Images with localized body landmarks

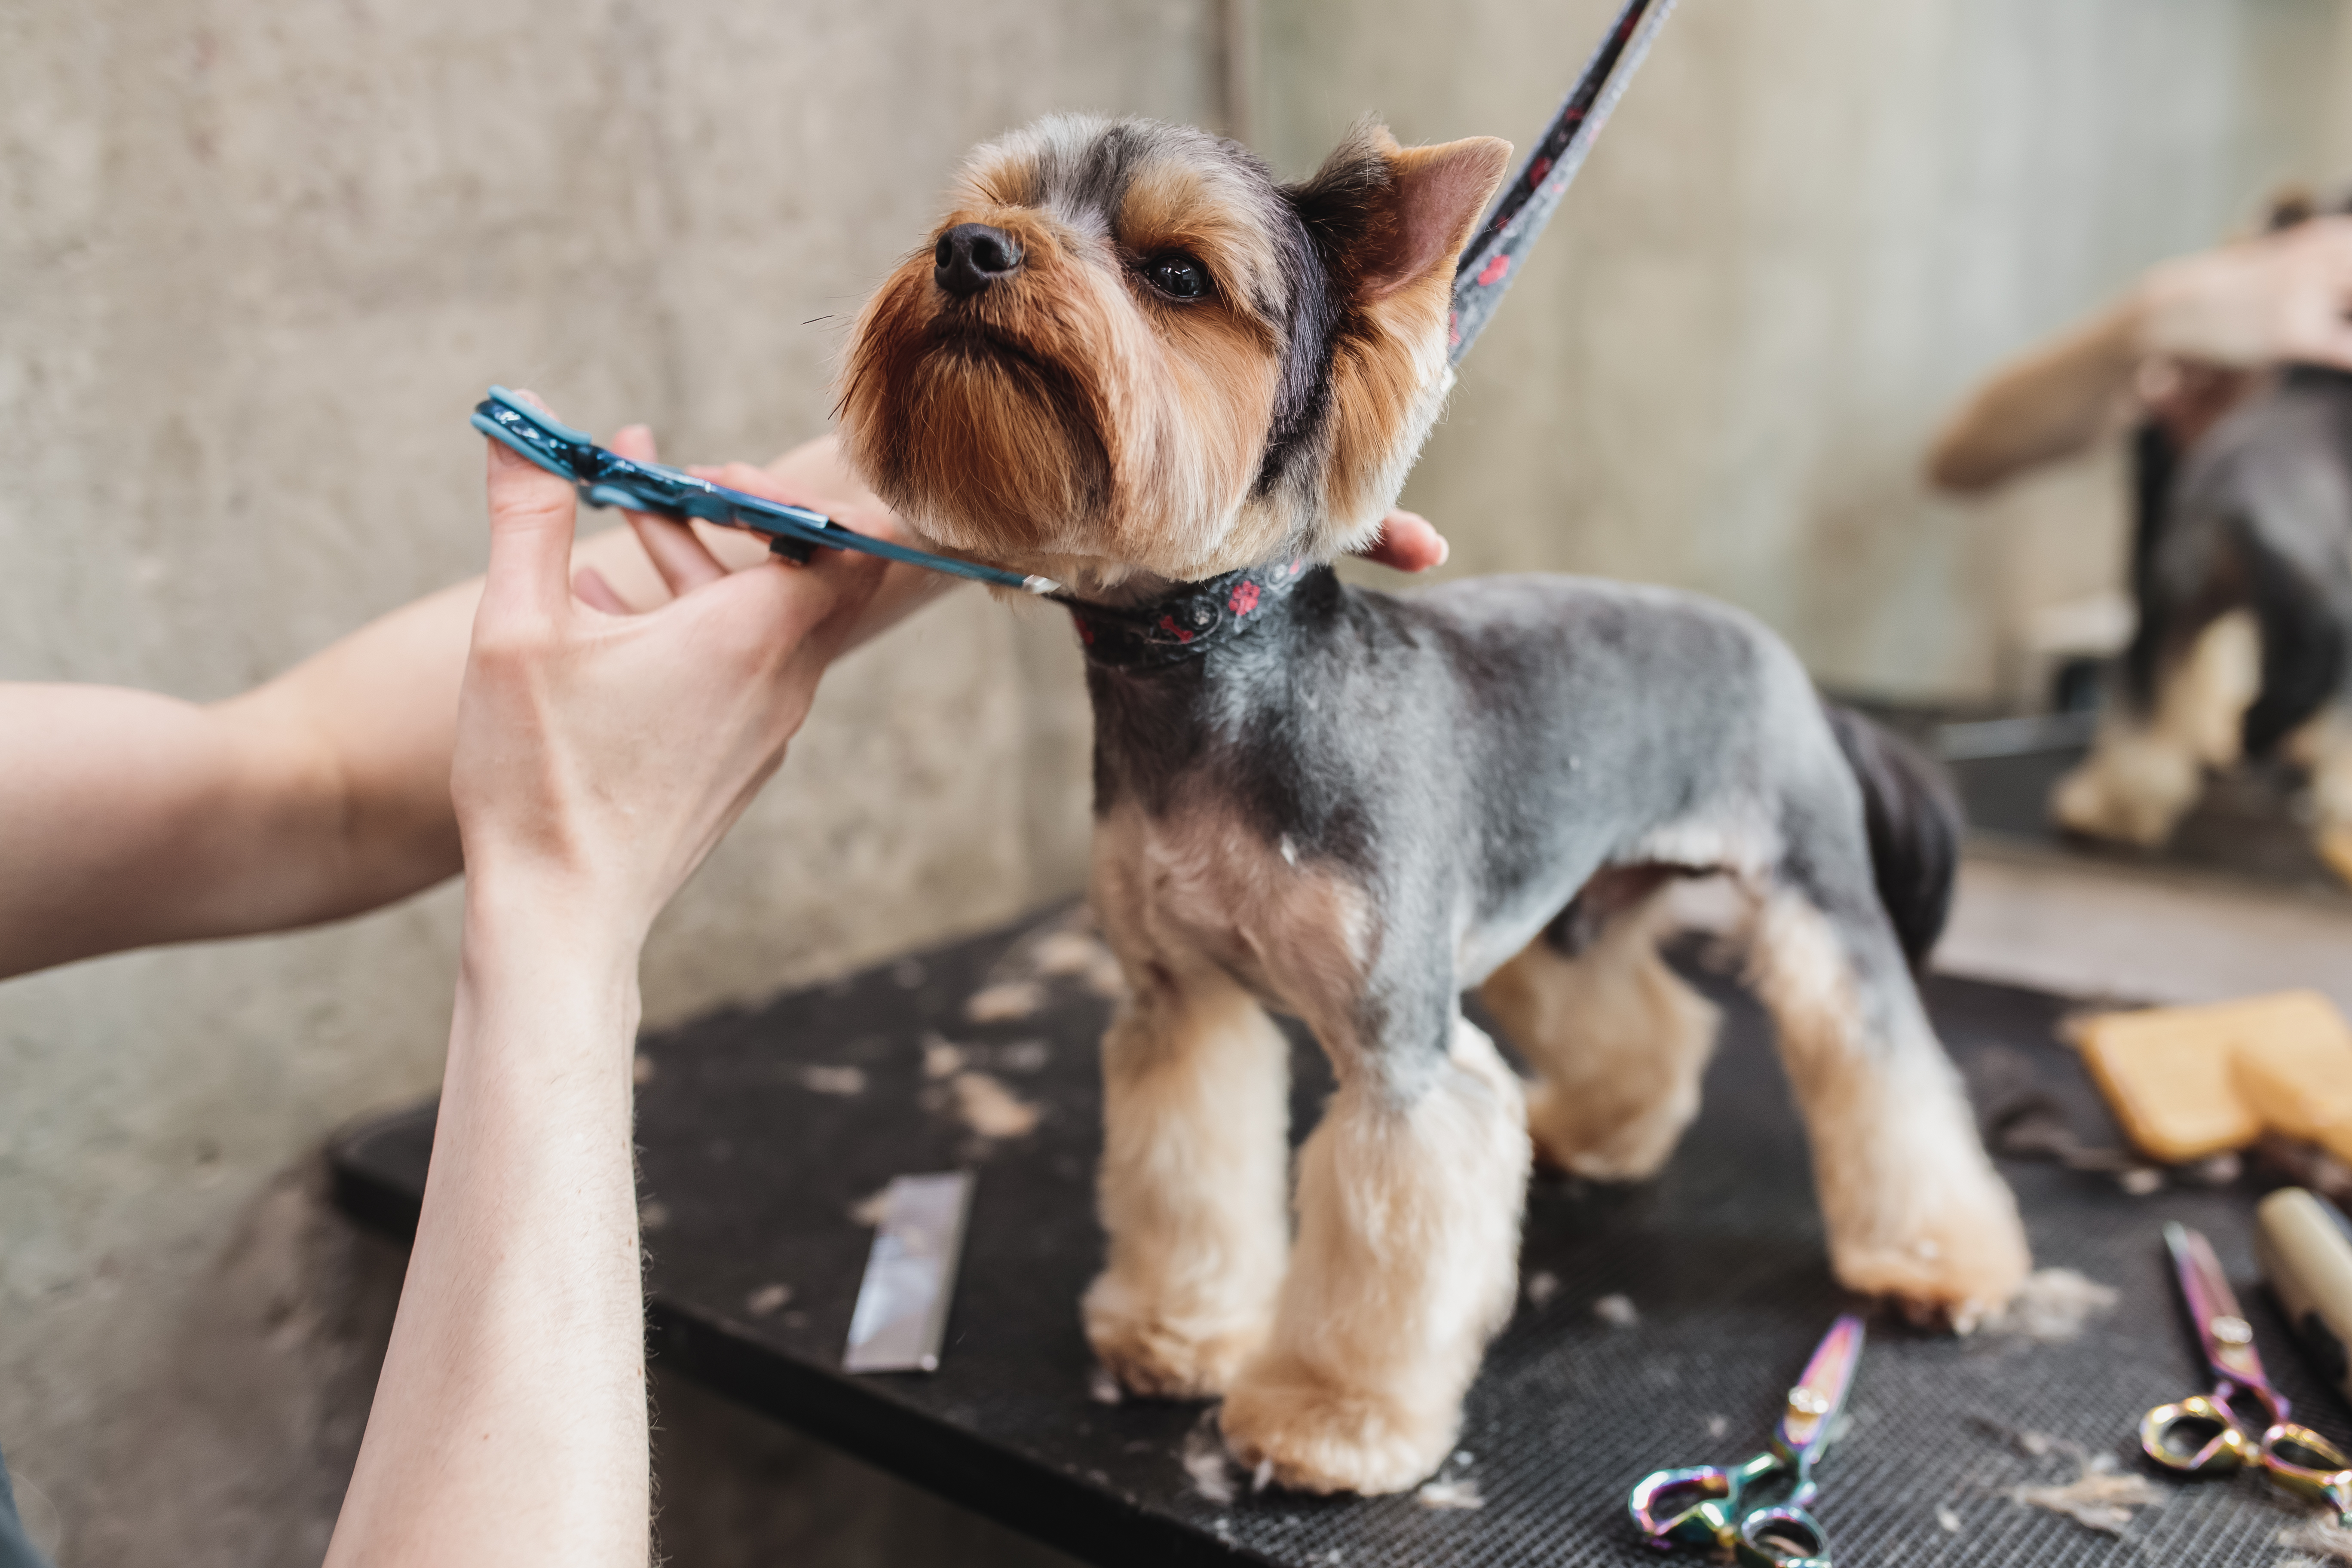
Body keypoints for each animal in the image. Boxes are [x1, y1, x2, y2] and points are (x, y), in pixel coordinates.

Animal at [837, 113, 2032, 1495]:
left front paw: (1326, 1418)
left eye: (1176, 275)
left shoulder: (1399, 1059)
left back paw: (1939, 1261)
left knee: (1882, 1062)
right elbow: (1187, 1166)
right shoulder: (1179, 1003)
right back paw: (1609, 1129)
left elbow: (1384, 1235)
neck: (1209, 674)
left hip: (1809, 895)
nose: (969, 252)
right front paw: (1178, 1330)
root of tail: (1798, 678)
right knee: (1647, 1018)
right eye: (986, 208)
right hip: (1559, 912)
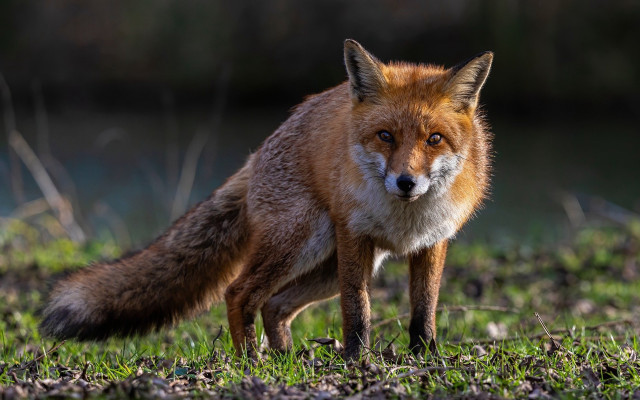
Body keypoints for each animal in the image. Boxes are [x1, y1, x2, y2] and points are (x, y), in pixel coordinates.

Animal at [40, 40, 493, 361]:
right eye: (385, 136)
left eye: (434, 139)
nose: (406, 182)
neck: (404, 219)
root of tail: (257, 152)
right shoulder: (354, 236)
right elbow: (357, 310)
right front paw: (356, 360)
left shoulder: (433, 242)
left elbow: (423, 310)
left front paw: (425, 358)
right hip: (305, 243)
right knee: (240, 293)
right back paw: (251, 361)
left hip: (326, 265)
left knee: (275, 304)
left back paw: (286, 358)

— Exercise description —
Output all the entries exactly, minus any pictures.

— Response for this exercise —
Body keypoints for each animal in the image. Boxes are [x1, y1, x2, y2] and points are (x, y), in pixel coordinates.

Animal at [837, 113, 2032, 1495]:
left front paw: (1326, 1418)
left eye: (1176, 275)
left shoulder: (1399, 1059)
left back paw: (1939, 1261)
left knee: (1882, 1062)
right elbow: (1187, 1166)
right shoulder: (1179, 1003)
right back paw: (1609, 1129)
left elbow: (1384, 1235)
neck: (1209, 674)
left hip: (1809, 895)
nose: (969, 252)
right front paw: (1178, 1330)
root of tail: (1798, 678)
right knee: (1647, 1018)
right eye: (986, 208)
right hip: (1559, 912)
Body keypoints for each animal in the image. Boxes are [x1, y1, x2, y2] and points are (x, y), in pixel coordinates.

Animal at [40, 40, 493, 361]:
right eye: (385, 136)
left eye: (434, 139)
nose: (406, 182)
neck: (404, 219)
root of tail: (257, 152)
right shoulder: (354, 236)
right elbow: (357, 310)
right front paw: (356, 360)
left shoulder: (433, 242)
left elbow: (423, 310)
left front paw: (425, 358)
right hip: (305, 243)
right knee: (240, 293)
right back paw: (251, 361)
left hip: (326, 265)
left knee: (275, 304)
left back paw: (286, 358)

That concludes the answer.